Requirements: - insert(word) — Add a word. O(k) where k = word length. - search(word) — Return true if exact word exists. O(k). - starts_with(prefix) — Return true if any word starts with prefix. O(k). - autocomplete(prefix) — Return all words with given prefix.
Starter Code:
Go:
package main
type TrieNode struct {
Children map[rune]*TrieNode
IsEnd bool
}
type Trie struct {
Root *TrieNode
}
func NewTrie() *Trie {
return &Trie{Root: &TrieNode{Children: make(map[rune]*TrieNode)}}
}
func (t *Trie) Insert(word string) {
// TODO: Walk/create nodes for each character, mark last as IsEnd
}
func (t *Trie) Search(word string) bool {
// TODO: Walk nodes, return true if reached end and IsEnd == true
return false
}
func (t *Trie) StartsWith(prefix string) bool {
// TODO: Walk nodes, return true if all characters found
return false
}
func (t *Trie) Autocomplete(prefix string) []string {
// TODO: Walk to prefix node, then DFS to collect all words
return nil
}
Java:
import java.util.*;
public class Trie {
private static class TrieNode {
Map<Character, TrieNode> children = new HashMap<>();
boolean isEnd;
}
private TrieNode root = new TrieNode();
public void insert(String word) { /* TODO */ }
public boolean search(String word) { /* TODO */ return false; }
public boolean startsWith(String prefix) { /* TODO */ return false; }
public List<String> autocomplete(String prefix) { /* TODO */ return new ArrayList<>(); }
}
Python:
class TrieNode:
def __init__(self):
self.children = {}
self.is_end = False
class Trie:
def __init__(self):
self.root = TrieNode()
def insert(self, word): pass # TODO
def search(self, word): pass # TODO: return False
def starts_with(self, prefix): pass # TODO: return False
def autocomplete(self, prefix): pass # TODO: return []
Benchmark Task¶
Objective¶
Create a comprehensive benchmark comparing the performance of the following operations across multiple data structures:
- Sequential insert (append 1,000,000 elements)

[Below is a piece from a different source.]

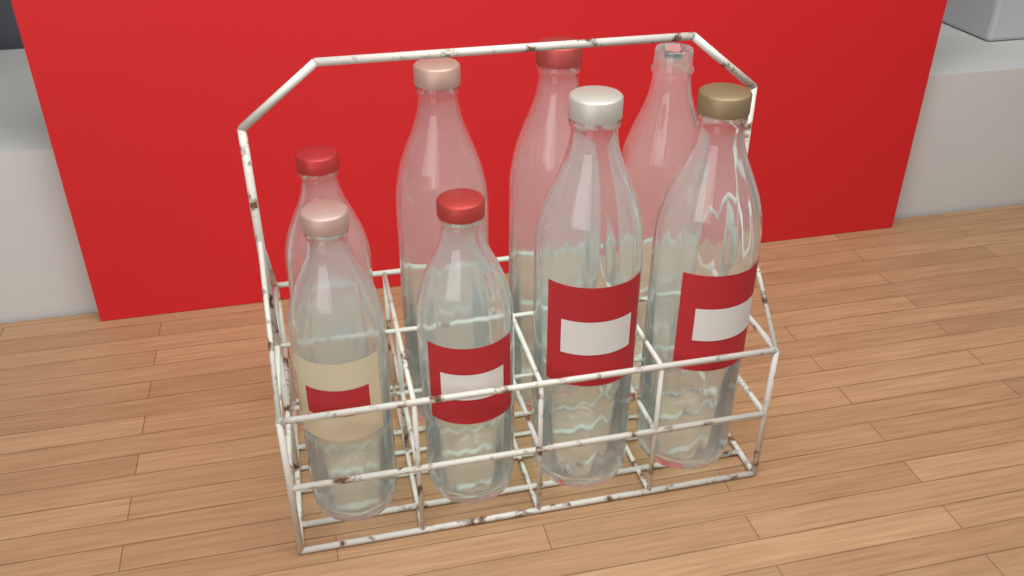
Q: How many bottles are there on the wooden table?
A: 8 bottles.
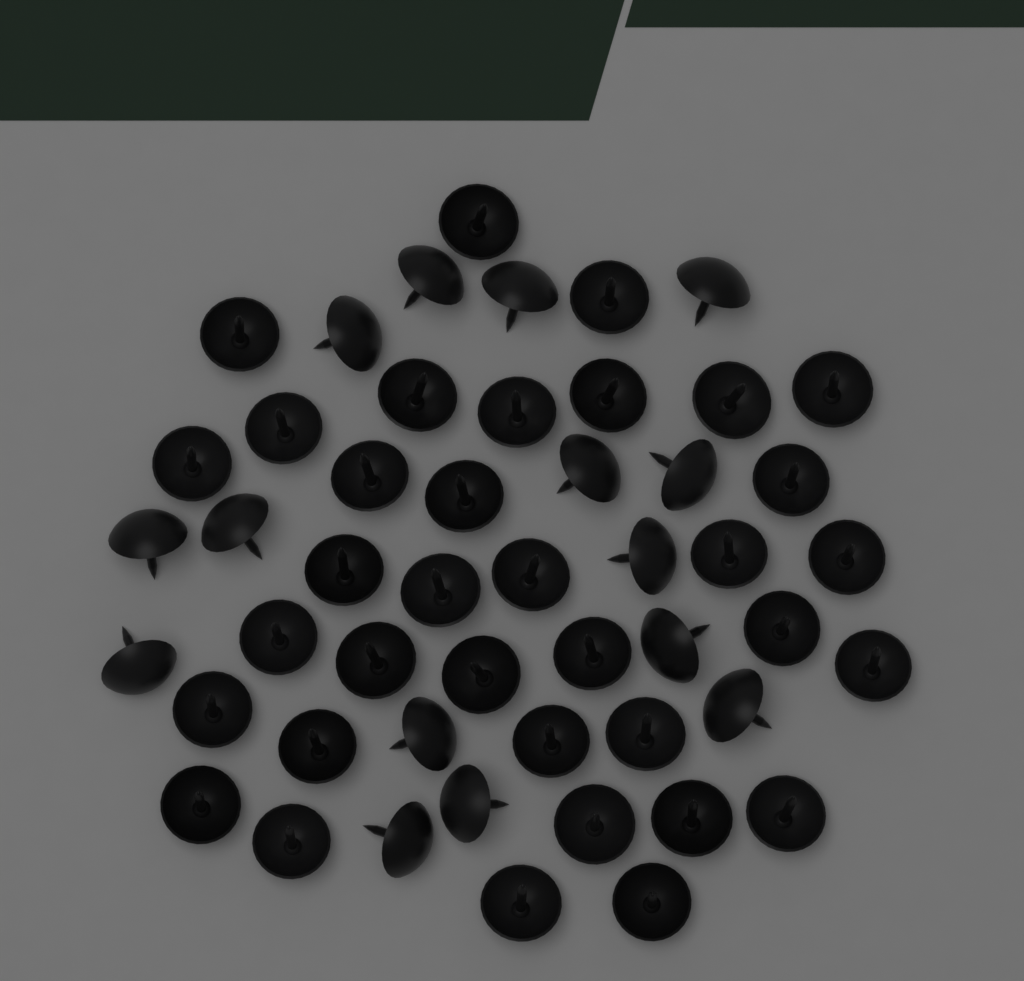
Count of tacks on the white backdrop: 50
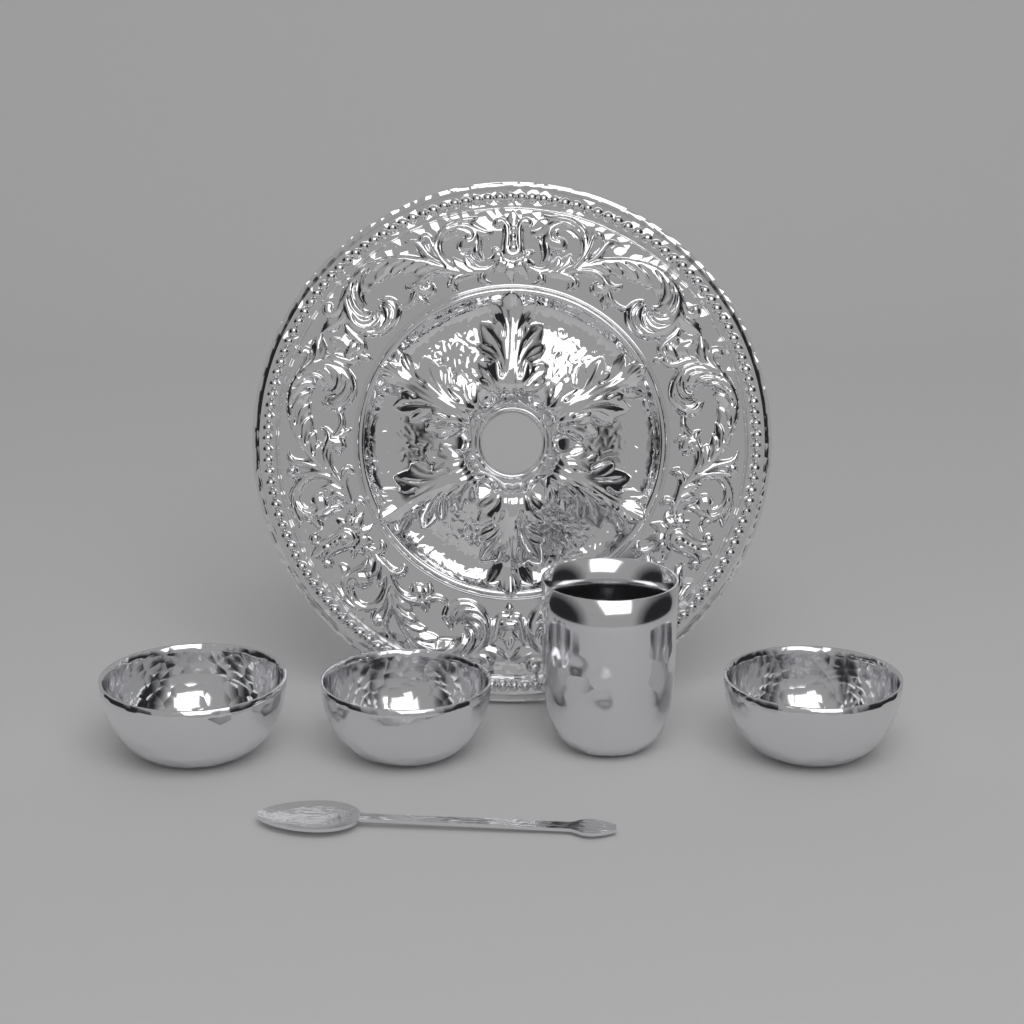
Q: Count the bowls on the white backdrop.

- Random access (read 100,000 random indices)
- Search (find 10,000 random values)
- Delete from middle (remove 10,000 elements)
Data structures to compare:¶
- Dynamic array (built-in)
- Linked list
- Hash set
- Binary search tree (or sorted structure)
Expected output format:¶
Operation | Array | LinkedList | HashSet | BST
-------------------+------------+------------+------------+-----------
Insert 1M | 120ms | 450ms | 350ms | 800ms
Random Access 100K | 5ms | 12000ms | N/A | 200ms
Search 10K | 1500ms | 2000ms | 8ms | 150ms
Delete 10K middle | 8000ms | 15ms* | 10ms | 180ms
*Linked list delete is O(1) at known node, but O(n) to find the node.
Starter Code (Python):¶
import time
import random
from collections import deque
def benchmark(name, func):
start = time.time()
result = func()
elapsed = time.time() - start
print(f"{name}: {elapsed:.4f}s")
return result
n = 1_000_000
# TODO: Implement benchmarks for each operation and data structure
# 1. Sequential insert
# 2. Random access
# 3. Search
# 4. Delete from middle
# Print results in table format
Note: For all tasks, write tests to verify correctness before optimizing for performance. The benchmark task should be done last, after you have working implementations of the individual data structures.